Transcribed page contents ->

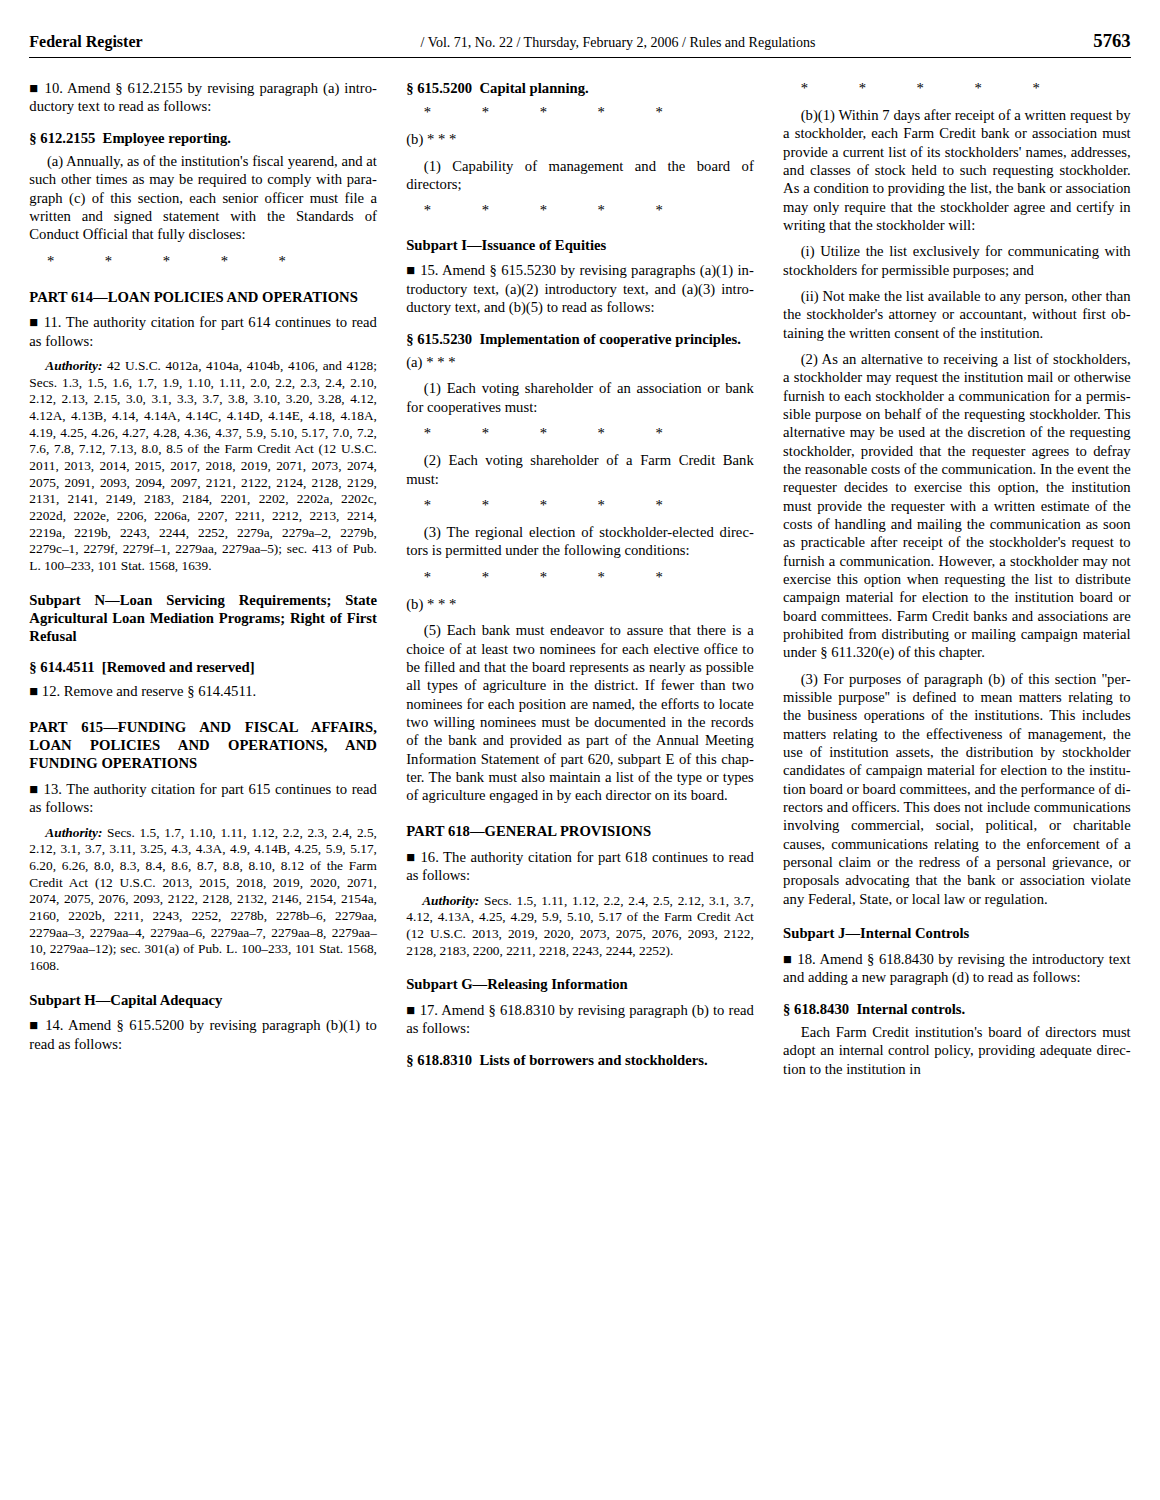Federal Register
/ Vol. 71, No. 22 / Thursday, February 2, 2006 / Rules and Regulations
5763
10. Amend § 612.2155 by revising paragraph (a) introductory text to read as follows:
§ 612.2155 Employee reporting.
(a) Annually, as of the institution's fiscal yearend, and at such other times as may be required to comply with paragraph (c) of this section, each senior officer must file a written and signed statement with the Standards of Conduct Official that fully discloses:
* * * * *
PART 614—LOAN POLICIES AND OPERATIONS
11. The authority citation for part 614 continues to read as follows:
Authority: 42 U.S.C. 4012a, 4104a, 4104b, 4106, and 4128; Secs. 1.3, 1.5, 1.6, 1.7, 1.9, 1.10, 1.11, 2.0, 2.2, 2.3, 2.4, 2.10, 2.12, 2.13, 2.15, 3.0, 3.1, 3.3, 3.7, 3.8, 3.10, 3.20, 3.28, 4.12, 4.12A, 4.13B, 4.14, 4.14A, 4.14C, 4.14D, 4.14E, 4.18, 4.18A, 4.19, 4.25, 4.26, 4.27, 4.28, 4.36, 4.37, 5.9, 5.10, 5.17, 7.0, 7.2, 7.6, 7.8, 7.12, 7.13, 8.0, 8.5 of the Farm Credit Act (12 U.S.C. 2011, 2013, 2014, 2015, 2017, 2018, 2019, 2071, 2073, 2074, 2075, 2091, 2093, 2094, 2097, 2121, 2122, 2124, 2128, 2129, 2131, 2141, 2149, 2183, 2184, 2201, 2202, 2202a, 2202c, 2202d, 2202e, 2206, 2206a, 2207, 2211, 2212, 2213, 2214, 2219a, 2219b, 2243, 2244, 2252, 2279a, 2279a–2, 2279b, 2279c–1, 2279f, 2279f–1, 2279aa, 2279aa–5); sec. 413 of Pub. L. 100–233, 101 Stat. 1568, 1639.
Subpart N—Loan Servicing Requirements; State Agricultural Loan Mediation Programs; Right of First Refusal
§ 614.4511 [Removed and reserved]
12. Remove and reserve § 614.4511.
PART 615—FUNDING AND FISCAL AFFAIRS, LOAN POLICIES AND OPERATIONS, AND FUNDING OPERATIONS
13. The authority citation for part 615 continues to read as follows:
Authority: Secs. 1.5, 1.7, 1.10, 1.11, 1.12, 2.2, 2.3, 2.4, 2.5, 2.12, 3.1, 3.7, 3.11, 3.25, 4.3, 4.3A, 4.9, 4.14B, 4.25, 5.9, 5.17, 6.20, 6.26, 8.0, 8.3, 8.4, 8.6, 8.7, 8.8, 8.10, 8.12 of the Farm Credit Act (12 U.S.C. 2013, 2015, 2018, 2019, 2020, 2071, 2074, 2075, 2076, 2093, 2122, 2128, 2132, 2146, 2154, 2154a, 2160, 2202b, 2211, 2243, 2252, 2278b, 2278b–6, 2279aa, 2279aa–3, 2279aa–4, 2279aa–6, 2279aa–7, 2279aa–8, 2279aa–10, 2279aa–12); sec. 301(a) of Pub. L. 100–233, 101 Stat. 1568, 1608.
Subpart H—Capital Adequacy
14. Amend § 615.5200 by revising paragraph (b)(1) to read as follows:
§ 615.5200 Capital planning.
* * * * *
(b) * * *
(1) Capability of management and the board of directors;
* * * * *
Subpart I—Issuance of Equities
15. Amend § 615.5230 by revising paragraphs (a)(1) introductory text, (a)(2) introductory text, and (a)(3) introductory text, and (b)(5) to read as follows:
§ 615.5230 Implementation of cooperative principles.
(a) * * *
(1) Each voting shareholder of an association or bank for cooperatives must:
* * * * *
(2) Each voting shareholder of a Farm Credit Bank must:
* * * * *
(3) The regional election of stockholder-elected directors is permitted under the following conditions:
* * * * *
(b) * * *
(5) Each bank must endeavor to assure that there is a choice of at least two nominees for each elective office to be filled and that the board represents as nearly as possible all types of agriculture in the district. If fewer than two nominees for each position are named, the efforts to locate two willing nominees must be documented in the records of the bank and provided as part of the Annual Meeting Information Statement of part 620, subpart E of this chapter. The bank must also maintain a list of the type or types of agriculture engaged in by each director on its board.
PART 618—GENERAL PROVISIONS
16. The authority citation for part 618 continues to read as follows:
Authority: Secs. 1.5, 1.11, 1.12, 2.2, 2.4, 2.5, 2.12, 3.1, 3.7, 4.12, 4.13A, 4.25, 4.29, 5.9, 5.10, 5.17 of the Farm Credit Act (12 U.S.C. 2013, 2019, 2020, 2073, 2075, 2076, 2093, 2122, 2128, 2183, 2200, 2211, 2218, 2243, 2244, 2252).
Subpart G—Releasing Information
17. Amend § 618.8310 by revising paragraph (b) to read as follows:
§ 618.8310 Lists of borrowers and stockholders.
* * * * *
(b)(1) Within 7 days after receipt of a written request by a stockholder, each Farm Credit bank or association must provide a current list of its stockholders' names, addresses, and classes of stock held to such requesting stockholder. As a condition to providing the list, the bank or association may only require that the stockholder agree and certify in writing that the stockholder will:
(i) Utilize the list exclusively for communicating with stockholders for permissible purposes; and
(ii) Not make the list available to any person, other than the stockholder's attorney or accountant, without first obtaining the written consent of the institution.
(2) As an alternative to receiving a list of stockholders, a stockholder may request the institution mail or otherwise furnish to each stockholder a communication for a permissible purpose on behalf of the requesting stockholder. This alternative may be used at the discretion of the requesting stockholder, provided that the requester agrees to defray the reasonable costs of the communication. In the event the requester decides to exercise this option, the institution must provide the requester with a written estimate of the costs of handling and mailing the communication as soon as practicable after receipt of the stockholder's request to furnish a communication. However, a stockholder may not exercise this option when requesting the list to distribute campaign material for election to the institution board or board committees. Farm Credit banks and associations are prohibited from distributing or mailing campaign material under § 611.320(e) of this chapter.
(3) For purposes of paragraph (b) of this section ''permissible purpose'' is defined to mean matters relating to the business operations of the institutions. This includes matters relating to the effectiveness of management, the use of institution assets, the distribution by stockholder candidates of campaign material for election to the institution board or board committees, and the performance of directors and officers. This does not include communications involving commercial, social, political, or charitable causes, communications relating to the enforcement of a personal claim or the redress of a personal grievance, or proposals advocating that the bank or association violate any Federal, State, or local law or regulation.
Subpart J—Internal Controls
18. Amend § 618.8430 by revising the introductory text and adding a new paragraph (d) to read as follows:
§ 618.8430 Internal controls.
Each Farm Credit institution's board of directors must adopt an internal control policy, providing adequate direction to the institution in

WORK REQUIRED -> A verbatim copy of all the records, minus the pictures, is the expected answer.

SOLUTION TO THIS TASK ->
Federal Register
/ Vol. 71, No. 22 / Thursday, February 2, 2006 / Rules and Regulations
5763
10. Amend § 612.2155 by revising paragraph (a) introductory text to read as follows:
§ 612.2155 Employee reporting.
(a) Annually, as of the institution's fiscal yearend, and at such other times as may be required to comply with paragraph (c) of this section, each senior officer must file a written and signed statement with the Standards of Conduct Official that fully discloses:
* * * * *
PART 614—LOAN POLICIES AND OPERATIONS
11. The authority citation for part 614 continues to read as follows:
Authority: 42 U.S.C. 4012a, 4104a, 4104b, 4106, and 4128; Secs. 1.3, 1.5, 1.6, 1.7, 1.9, 1.10, 1.11, 2.0, 2.2, 2.3, 2.4, 2.10, 2.12, 2.13, 2.15, 3.0, 3.1, 3.3, 3.7, 3.8, 3.10, 3.20, 3.28, 4.12, 4.12A, 4.13B, 4.14, 4.14A, 4.14C, 4.14D, 4.14E, 4.18, 4.18A, 4.19, 4.25, 4.26, 4.27, 4.28, 4.36, 4.37, 5.9, 5.10, 5.17, 7.0, 7.2, 7.6, 7.8, 7.12, 7.13, 8.0, 8.5 of the Farm Credit Act (12 U.S.C. 2011, 2013, 2014, 2015, 2017, 2018, 2019, 2071, 2073, 2074, 2075, 2091, 2093, 2094, 2097, 2121, 2122, 2124, 2128, 2129, 2131, 2141, 2149, 2183, 2184, 2201, 2202, 2202a, 2202c, 2202d, 2202e, 2206, 2206a, 2207, 2211, 2212, 2213, 2214, 2219a, 2219b, 2243, 2244, 2252, 2279a, 2279a–2, 2279b, 2279c–1, 2279f, 2279f–1, 2279aa, 2279aa–5); sec. 413 of Pub. L. 100–233, 101 Stat. 1568, 1639.
Subpart N—Loan Servicing Requirements; State Agricultural Loan Mediation Programs; Right of First Refusal
§ 614.4511 [Removed and reserved]
12. Remove and reserve § 614.4511.
PART 615—FUNDING AND FISCAL AFFAIRS, LOAN POLICIES AND OPERATIONS, AND FUNDING OPERATIONS
13. The authority citation for part 615 continues to read as follows:
Authority: Secs. 1.5, 1.7, 1.10, 1.11, 1.12, 2.2, 2.3, 2.4, 2.5, 2.12, 3.1, 3.7, 3.11, 3.25, 4.3, 4.3A, 4.9, 4.14B, 4.25, 5.9, 5.17, 6.20, 6.26, 8.0, 8.3, 8.4, 8.6, 8.7, 8.8, 8.10, 8.12 of the Farm Credit Act (12 U.S.C. 2013, 2015, 2018, 2019, 2020, 2071, 2074, 2075, 2076, 2093, 2122, 2128, 2132, 2146, 2154, 2154a, 2160, 2202b, 2211, 2243, 2252, 2278b, 2278b–6, 2279aa, 2279aa–3, 2279aa–4, 2279aa–6, 2279aa–7, 2279aa–8, 2279aa–10, 2279aa–12); sec. 301(a) of Pub. L. 100–233, 101 Stat. 1568, 1608.
Subpart H—Capital Adequacy
14. Amend § 615.5200 by revising paragraph (b)(1) to read as follows:
§ 615.5200 Capital planning.
* * * * *
(b) * * *
(1) Capability of management and the board of directors;
* * * * *
Subpart I—Issuance of Equities
15. Amend § 615.5230 by revising paragraphs (a)(1) introductory text, (a)(2) introductory text, and (a)(3) introductory text, and (b)(5) to read as follows:
§ 615.5230 Implementation of cooperative principles.
(a) * * *
(1) Each voting shareholder of an association or bank for cooperatives must:
* * * * *
(2) Each voting shareholder of a Farm Credit Bank must:
* * * * *
(3) The regional election of stockholder-elected directors is permitted under the following conditions:
* * * * *
(b) * * *
(5) Each bank must endeavor to assure that there is a choice of at least two nominees for each elective office to be filled and that the board represents as nearly as possible all types of agriculture in the district. If fewer than two nominees for each position are named, the efforts to locate two willing nominees must be documented in the records of the bank and provided as part of the Annual Meeting Information Statement of part 620, subpart E of this chapter. The bank must also maintain a list of the type or types of agriculture engaged in by each director on its board.
PART 618—GENERAL PROVISIONS
16. The authority citation for part 618 continues to read as follows:
Authority: Secs. 1.5, 1.11, 1.12, 2.2, 2.4, 2.5, 2.12, 3.1, 3.7, 4.12, 4.13A, 4.25, 4.29, 5.9, 5.10, 5.17 of the Farm Credit Act (12 U.S.C. 2013, 2019, 2020, 2073, 2075, 2076, 2093, 2122, 2128, 2183, 2200, 2211, 2218, 2243, 2244, 2252).
Subpart G—Releasing Information
17. Amend § 618.8310 by revising paragraph (b) to read as follows:
§ 618.8310 Lists of borrowers and stockholders.
* * * * *
(b)(1) Within 7 days after receipt of a written request by a stockholder, each Farm Credit bank or association must provide a current list of its stockholders' names, addresses, and classes of stock held to such requesting stockholder. As a condition to providing the list, the bank or association may only require that the stockholder agree and certify in writing that the stockholder will:
(i) Utilize the list exclusively for communicating with stockholders for permissible purposes; and
(ii) Not make the list available to any person, other than the stockholder's attorney or accountant, without first obtaining the written consent of the institution.
(2) As an alternative to receiving a list of stockholders, a stockholder may request the institution mail or otherwise furnish to each stockholder a communication for a permissible purpose on behalf of the requesting stockholder. This alternative may be used at the discretion of the requesting stockholder, provided that the requester agrees to defray the reasonable costs of the communication. In the event the requester decides to exercise this option, the institution must provide the requester with a written estimate of the costs of handling and mailing the communication as soon as practicable after receipt of the stockholder's request to furnish a communication. However, a stockholder may not exercise this option when requesting the list to distribute campaign material for election to the institution board or board committees. Farm Credit banks and associations are prohibited from distributing or mailing campaign material under § 611.320(e) of this chapter.
(3) For purposes of paragraph (b) of this section ''permissible purpose'' is defined to mean matters relating to the business operations of the institutions. This includes matters relating to the effectiveness of management, the use of institution assets, the distribution by stockholder candidates of campaign material for election to the institution board or board committees, and the performance of directors and officers. This does not include communications involving commercial, social, political, or charitable causes, communications relating to the enforcement of a personal claim or the redress of a personal grievance, or proposals advocating that the bank or association violate any Federal, State, or local law or regulation.
Subpart J—Internal Controls
18. Amend § 618.8430 by revising the introductory text and adding a new paragraph (d) to read as follows:
§ 618.8430 Internal controls.
Each Farm Credit institution's board of directors must adopt an internal control policy, providing adequate direction to the institution in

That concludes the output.